### Fragmento citado

El paso que todo mundo se salta: las habilidades 7, 8 y 9. Todo el mundo se pone a estudiar Python y RAG porque son las que se pueden practicar solo, en la noche, sin exponerse. Las tres de comunicación con el cliente son las que deciden la contratación, y son incómodas de practicar porque necesitas a otra persona enfrente. Es exactamente por eso que están vacantes.

Los dos caminos si no eres ingeniero

Camino 1: el título adyacente. El mismo trabajo existe con otros nombres y con menos filtro técnico: Solutions Engineer de IA, AI Implementation Consultant, Customer Engineer, Deployment Strategist, Applied AI Specialist, Forward Deployed Consultant, AI Integration Lead. Salesforce, por ejemplo, empareja a un Deployment Strategist —perfil de negocio, sin programar— con un FDE. Si vienes de operaciones o de consultoría, esta es tu entrada directa.

Camino 2: pivotar y demostrar. Subes tu fluidez técnica lo suficiente para entregar una integración real, una aplicación con agente o RAG, y un caso escrito de depuración. Y aquí está la buena noticia del puesto: la contratación es por portafolio y desempeño, no por credencial. Nadie te va a pedir una maestría si puedes enseñar algo que corre y que alguien usa.

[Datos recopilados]
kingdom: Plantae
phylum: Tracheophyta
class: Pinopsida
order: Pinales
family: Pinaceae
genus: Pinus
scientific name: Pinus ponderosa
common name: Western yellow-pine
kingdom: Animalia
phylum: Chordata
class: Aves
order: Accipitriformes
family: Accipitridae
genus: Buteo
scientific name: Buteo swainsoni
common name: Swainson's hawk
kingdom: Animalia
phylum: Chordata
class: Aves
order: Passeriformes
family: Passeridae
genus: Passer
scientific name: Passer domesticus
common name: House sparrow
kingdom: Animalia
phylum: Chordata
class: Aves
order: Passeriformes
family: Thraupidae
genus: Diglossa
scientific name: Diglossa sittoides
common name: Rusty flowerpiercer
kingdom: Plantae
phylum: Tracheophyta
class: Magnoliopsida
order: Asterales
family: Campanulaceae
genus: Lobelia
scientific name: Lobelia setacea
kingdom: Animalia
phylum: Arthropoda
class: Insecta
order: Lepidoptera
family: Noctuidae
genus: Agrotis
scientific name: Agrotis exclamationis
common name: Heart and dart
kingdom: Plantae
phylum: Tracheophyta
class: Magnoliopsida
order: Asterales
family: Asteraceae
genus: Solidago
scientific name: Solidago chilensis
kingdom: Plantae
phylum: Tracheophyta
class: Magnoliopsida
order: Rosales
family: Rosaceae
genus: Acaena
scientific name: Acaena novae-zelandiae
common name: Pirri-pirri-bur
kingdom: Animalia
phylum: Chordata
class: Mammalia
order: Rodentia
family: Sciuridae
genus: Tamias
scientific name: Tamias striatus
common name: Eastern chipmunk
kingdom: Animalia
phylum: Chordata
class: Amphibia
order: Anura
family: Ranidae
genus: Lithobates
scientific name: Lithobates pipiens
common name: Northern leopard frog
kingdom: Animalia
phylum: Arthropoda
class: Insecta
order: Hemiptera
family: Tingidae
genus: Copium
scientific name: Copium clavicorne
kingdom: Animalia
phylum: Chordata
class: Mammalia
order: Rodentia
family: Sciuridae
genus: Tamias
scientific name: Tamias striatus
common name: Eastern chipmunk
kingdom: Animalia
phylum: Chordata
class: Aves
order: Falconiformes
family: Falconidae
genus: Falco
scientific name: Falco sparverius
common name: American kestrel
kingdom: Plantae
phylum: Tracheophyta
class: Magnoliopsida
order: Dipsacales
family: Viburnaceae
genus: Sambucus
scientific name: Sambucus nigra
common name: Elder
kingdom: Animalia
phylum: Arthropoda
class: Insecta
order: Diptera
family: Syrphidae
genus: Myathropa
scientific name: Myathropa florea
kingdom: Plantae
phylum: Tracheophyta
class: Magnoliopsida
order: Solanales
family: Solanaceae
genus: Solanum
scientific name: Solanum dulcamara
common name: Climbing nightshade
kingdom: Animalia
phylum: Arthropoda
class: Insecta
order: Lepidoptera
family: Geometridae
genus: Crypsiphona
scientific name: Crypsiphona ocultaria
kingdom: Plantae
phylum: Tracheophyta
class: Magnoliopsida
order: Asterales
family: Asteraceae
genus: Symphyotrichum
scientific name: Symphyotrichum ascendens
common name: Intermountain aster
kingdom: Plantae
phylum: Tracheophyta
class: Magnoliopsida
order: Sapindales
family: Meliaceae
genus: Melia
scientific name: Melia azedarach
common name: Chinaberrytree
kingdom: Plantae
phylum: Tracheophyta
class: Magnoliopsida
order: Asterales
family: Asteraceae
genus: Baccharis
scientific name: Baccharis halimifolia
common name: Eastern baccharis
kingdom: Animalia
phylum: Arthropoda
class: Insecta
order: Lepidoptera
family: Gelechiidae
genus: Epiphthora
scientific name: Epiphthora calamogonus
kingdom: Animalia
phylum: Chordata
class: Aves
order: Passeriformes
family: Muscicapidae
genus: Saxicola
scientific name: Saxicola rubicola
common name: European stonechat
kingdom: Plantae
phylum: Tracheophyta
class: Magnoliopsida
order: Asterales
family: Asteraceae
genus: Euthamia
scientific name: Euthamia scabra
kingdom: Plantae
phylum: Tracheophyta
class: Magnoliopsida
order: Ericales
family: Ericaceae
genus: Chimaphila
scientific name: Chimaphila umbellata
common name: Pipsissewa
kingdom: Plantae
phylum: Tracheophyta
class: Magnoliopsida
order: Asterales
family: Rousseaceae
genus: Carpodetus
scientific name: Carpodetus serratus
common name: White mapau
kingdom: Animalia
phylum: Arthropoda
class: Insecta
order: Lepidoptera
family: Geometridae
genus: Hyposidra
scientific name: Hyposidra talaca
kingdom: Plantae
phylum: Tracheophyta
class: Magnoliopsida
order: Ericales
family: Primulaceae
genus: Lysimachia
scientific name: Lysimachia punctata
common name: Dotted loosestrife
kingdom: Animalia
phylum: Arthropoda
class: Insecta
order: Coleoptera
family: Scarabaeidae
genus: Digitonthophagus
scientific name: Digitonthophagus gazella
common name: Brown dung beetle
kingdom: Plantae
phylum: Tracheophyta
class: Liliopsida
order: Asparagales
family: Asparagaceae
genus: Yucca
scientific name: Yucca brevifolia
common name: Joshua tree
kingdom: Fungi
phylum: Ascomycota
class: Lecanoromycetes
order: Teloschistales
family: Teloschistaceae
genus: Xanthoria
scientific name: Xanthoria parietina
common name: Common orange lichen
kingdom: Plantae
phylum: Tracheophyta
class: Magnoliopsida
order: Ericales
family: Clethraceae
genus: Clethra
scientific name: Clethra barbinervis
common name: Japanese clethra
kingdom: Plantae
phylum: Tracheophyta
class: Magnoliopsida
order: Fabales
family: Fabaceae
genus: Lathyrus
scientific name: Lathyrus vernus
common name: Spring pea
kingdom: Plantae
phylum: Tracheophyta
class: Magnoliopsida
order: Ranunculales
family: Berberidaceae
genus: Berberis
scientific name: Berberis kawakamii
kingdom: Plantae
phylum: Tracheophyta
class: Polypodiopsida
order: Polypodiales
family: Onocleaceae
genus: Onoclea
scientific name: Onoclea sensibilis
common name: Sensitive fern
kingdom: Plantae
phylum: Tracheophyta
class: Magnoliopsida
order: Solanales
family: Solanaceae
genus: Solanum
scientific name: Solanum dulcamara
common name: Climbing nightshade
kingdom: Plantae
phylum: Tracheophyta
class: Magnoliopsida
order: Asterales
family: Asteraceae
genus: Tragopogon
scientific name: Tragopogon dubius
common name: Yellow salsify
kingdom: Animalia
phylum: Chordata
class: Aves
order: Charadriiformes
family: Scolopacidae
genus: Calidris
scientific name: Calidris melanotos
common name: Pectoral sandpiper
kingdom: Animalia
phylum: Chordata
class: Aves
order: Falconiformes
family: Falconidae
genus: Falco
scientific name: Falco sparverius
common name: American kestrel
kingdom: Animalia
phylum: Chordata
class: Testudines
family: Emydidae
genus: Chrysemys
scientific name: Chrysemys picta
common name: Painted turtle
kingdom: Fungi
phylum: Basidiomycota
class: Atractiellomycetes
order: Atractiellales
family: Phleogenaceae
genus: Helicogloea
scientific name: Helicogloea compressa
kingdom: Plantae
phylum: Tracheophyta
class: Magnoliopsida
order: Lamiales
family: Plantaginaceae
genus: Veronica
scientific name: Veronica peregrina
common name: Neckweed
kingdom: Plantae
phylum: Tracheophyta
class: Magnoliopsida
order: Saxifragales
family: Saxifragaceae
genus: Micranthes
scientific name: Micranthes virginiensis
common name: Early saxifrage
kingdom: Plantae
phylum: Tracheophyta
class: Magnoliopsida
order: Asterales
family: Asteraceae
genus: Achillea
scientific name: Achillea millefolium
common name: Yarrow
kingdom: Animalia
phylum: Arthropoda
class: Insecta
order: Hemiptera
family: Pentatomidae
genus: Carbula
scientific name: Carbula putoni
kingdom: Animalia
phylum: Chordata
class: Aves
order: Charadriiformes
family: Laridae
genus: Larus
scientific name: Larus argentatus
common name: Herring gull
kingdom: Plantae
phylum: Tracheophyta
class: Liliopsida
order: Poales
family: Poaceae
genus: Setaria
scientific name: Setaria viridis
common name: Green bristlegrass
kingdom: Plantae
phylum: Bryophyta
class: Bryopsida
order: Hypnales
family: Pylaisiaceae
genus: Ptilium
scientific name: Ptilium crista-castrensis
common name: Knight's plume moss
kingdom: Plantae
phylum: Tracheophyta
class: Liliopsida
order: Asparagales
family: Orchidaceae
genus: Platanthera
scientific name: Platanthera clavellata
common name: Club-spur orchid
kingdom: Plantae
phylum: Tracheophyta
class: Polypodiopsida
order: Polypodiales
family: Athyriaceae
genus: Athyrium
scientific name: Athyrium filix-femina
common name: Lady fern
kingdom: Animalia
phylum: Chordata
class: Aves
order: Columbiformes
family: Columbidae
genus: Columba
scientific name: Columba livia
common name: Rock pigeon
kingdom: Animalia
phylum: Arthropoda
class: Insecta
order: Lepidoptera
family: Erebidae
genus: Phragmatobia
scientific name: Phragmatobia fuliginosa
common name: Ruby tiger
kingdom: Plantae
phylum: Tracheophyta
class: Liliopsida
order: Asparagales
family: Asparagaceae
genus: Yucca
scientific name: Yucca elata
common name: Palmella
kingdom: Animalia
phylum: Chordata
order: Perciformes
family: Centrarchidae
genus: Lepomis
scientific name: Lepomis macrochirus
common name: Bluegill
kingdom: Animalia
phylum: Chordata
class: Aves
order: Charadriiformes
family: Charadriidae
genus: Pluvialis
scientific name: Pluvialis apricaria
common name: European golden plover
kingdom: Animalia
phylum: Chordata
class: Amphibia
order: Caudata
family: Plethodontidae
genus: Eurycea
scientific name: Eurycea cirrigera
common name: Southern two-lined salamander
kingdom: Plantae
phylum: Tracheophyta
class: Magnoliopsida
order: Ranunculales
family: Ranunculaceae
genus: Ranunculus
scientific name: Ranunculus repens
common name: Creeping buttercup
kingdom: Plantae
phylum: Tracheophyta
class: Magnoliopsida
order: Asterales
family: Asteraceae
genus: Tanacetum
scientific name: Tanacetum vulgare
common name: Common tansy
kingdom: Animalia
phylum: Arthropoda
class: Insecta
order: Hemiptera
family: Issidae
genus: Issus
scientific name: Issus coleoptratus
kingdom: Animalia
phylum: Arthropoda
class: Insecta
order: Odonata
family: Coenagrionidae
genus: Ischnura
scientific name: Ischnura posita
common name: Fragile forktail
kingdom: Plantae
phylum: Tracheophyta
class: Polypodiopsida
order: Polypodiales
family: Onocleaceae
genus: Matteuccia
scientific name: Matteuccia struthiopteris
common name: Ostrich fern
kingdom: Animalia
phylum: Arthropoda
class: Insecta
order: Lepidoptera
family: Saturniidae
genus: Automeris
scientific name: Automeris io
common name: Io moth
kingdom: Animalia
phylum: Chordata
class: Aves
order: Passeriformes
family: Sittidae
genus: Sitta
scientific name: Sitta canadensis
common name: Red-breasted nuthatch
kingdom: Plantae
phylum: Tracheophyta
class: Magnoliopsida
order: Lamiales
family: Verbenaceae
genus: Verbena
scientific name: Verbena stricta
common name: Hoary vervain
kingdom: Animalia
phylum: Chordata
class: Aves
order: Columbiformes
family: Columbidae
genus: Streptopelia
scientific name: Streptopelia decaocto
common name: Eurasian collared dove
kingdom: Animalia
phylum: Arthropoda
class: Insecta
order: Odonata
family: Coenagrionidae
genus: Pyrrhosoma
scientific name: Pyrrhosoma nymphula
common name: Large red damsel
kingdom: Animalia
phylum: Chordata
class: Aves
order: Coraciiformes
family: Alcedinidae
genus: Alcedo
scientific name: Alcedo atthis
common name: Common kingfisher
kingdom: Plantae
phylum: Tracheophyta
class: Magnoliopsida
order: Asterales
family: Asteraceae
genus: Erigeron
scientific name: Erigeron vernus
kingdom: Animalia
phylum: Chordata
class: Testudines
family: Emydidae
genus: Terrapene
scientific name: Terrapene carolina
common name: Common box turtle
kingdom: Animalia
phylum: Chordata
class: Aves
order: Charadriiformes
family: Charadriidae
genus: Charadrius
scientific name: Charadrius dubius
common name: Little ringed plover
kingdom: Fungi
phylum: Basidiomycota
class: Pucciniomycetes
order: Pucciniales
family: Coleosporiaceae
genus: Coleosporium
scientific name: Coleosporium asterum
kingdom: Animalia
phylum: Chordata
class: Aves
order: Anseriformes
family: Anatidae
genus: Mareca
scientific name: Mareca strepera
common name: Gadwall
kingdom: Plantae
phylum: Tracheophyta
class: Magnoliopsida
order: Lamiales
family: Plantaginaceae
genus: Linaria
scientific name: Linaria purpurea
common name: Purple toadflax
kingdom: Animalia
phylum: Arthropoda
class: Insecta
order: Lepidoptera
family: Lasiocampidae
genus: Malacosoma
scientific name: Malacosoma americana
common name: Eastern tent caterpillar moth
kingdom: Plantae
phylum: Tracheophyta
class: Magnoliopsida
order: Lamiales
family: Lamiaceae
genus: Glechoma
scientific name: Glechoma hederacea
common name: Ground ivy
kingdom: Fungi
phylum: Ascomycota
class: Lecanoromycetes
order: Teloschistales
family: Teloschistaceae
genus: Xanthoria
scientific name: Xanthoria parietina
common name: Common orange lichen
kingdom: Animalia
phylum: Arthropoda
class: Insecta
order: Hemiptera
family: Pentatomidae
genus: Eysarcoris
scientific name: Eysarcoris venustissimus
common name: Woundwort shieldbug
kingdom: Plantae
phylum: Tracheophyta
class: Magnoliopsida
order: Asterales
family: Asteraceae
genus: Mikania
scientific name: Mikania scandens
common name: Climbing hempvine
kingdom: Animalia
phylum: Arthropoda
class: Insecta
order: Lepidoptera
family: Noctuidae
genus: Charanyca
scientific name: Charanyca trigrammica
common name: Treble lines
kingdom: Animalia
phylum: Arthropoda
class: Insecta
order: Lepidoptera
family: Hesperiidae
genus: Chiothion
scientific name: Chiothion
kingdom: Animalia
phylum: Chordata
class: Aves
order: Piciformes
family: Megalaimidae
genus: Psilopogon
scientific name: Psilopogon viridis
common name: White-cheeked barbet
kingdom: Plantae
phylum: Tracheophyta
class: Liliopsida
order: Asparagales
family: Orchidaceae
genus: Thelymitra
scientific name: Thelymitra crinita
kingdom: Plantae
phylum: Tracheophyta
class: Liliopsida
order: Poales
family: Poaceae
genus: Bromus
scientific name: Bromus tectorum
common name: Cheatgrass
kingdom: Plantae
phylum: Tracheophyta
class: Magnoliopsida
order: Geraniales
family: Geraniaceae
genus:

### Comprueba tu comprensión
a: Según el fragmento citado, ¿con qué puesto empareja Salesforce a un Deployment Strategist?
b: Enumera todos los nombres alternativos del mismo trabajo que el fragmento citado presenta en el Camino 1.

### Lista de soluciones
a: Con un FDE.

b: Solutions Engineer de IA, AI Implementation Consultant, Customer Engineer, Deployment Strategist, Applied AI Specialist, Forward Deployed Consultant y AI Integration Lead.